Most families who want to provide their children with the stability, the normalcy and the permanence that a step-parent adoption can accomplish may be deprived of the opportunity given the MSC decision in In re AJR. Family practitioners will want to counsel their clients against joint legal custody in many situations where it is inappropriate. Friend of the Court caseworkers may want to reconsider whether it is appropriate to recommend as a routine matter a grant of joint legal custody in DC cases where the father is identified for the purposes of finding a support father.
You may read the Court of Appeals’ decision here. Download In Re AJR ___ Mich App ___ (Mich App) Docket No 312100 (Decided April 18, 2013). You’ll want to pay special attention to the COA’s interpretation of MCL 710.51(6) and its explanation of why it doesn’t apply to a parent who shares joint legal custody. Also see: Download MCL 710.51
The MSC decision in In Re AJR may be read here: Download SC Opinion - In re AJR Docket No. 147522, ___ Mich ___ (2014), (Mich Decided June 25, 2014)
I want to give a big shout out to Scott Bassett, the family law appellate lawyer, who agreed with my concerns after the COA decision and who agreed to take this case on a pro bono basis. Scott, you made a valiant effort and for that I thank you. I know that you and I (and many others) view the MSC decision as heartbreaking for families.

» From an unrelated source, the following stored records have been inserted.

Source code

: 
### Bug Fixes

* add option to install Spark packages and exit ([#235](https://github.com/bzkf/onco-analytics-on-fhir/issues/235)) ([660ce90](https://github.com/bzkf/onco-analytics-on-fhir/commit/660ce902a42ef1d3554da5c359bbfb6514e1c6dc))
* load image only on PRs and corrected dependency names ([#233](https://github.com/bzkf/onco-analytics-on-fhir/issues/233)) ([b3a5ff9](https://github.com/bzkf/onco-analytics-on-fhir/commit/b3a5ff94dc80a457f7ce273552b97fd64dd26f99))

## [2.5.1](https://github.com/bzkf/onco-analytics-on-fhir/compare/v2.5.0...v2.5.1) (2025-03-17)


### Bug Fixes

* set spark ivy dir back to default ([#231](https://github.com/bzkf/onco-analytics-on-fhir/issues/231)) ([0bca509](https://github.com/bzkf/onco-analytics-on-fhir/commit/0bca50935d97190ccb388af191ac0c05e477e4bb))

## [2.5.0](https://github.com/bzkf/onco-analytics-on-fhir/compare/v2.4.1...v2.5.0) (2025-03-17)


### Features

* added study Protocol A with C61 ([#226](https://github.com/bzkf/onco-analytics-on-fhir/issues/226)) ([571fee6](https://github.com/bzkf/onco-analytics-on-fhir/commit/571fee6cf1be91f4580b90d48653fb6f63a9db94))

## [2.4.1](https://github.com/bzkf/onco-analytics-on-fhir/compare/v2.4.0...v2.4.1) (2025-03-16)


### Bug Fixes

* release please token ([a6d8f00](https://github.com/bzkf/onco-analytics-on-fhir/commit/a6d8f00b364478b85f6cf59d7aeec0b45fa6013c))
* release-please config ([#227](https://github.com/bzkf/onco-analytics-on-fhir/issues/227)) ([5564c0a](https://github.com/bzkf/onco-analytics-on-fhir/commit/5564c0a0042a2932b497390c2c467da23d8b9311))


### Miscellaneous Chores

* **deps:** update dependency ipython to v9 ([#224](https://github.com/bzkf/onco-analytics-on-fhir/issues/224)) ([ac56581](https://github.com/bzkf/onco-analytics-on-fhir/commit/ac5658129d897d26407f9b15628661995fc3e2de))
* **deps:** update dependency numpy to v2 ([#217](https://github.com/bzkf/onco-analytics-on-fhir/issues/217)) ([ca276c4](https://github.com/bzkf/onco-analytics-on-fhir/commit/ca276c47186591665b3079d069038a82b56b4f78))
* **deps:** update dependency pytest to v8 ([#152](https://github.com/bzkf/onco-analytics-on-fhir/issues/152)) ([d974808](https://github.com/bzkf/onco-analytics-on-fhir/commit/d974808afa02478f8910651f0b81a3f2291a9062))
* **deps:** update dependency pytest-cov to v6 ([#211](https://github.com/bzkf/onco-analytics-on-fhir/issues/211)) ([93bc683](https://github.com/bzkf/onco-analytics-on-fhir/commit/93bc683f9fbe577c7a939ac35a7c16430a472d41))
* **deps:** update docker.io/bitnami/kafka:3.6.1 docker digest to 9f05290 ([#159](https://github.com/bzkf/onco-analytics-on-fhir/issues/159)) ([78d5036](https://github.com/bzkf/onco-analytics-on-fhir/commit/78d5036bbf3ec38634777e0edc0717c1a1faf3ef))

Conclusion: In light of the MSC decision in In re AJR, family practitioners are going to have to undertake a whole new approach to step-parent adoptions in Michigan. Moreover, because no one has a crystal ball, parents who are awarded primary physical custody and the lawyers who represent them may want to give careful consideration to the idea that sole legal custody will protect the opporunty for the children to have, at some time in the future, an intact family structure through a step-parent adoption. Or, on the other hand, lawyers who represent the NCP may want to be certain that an award of joint legal custody protects the parental rights of that client.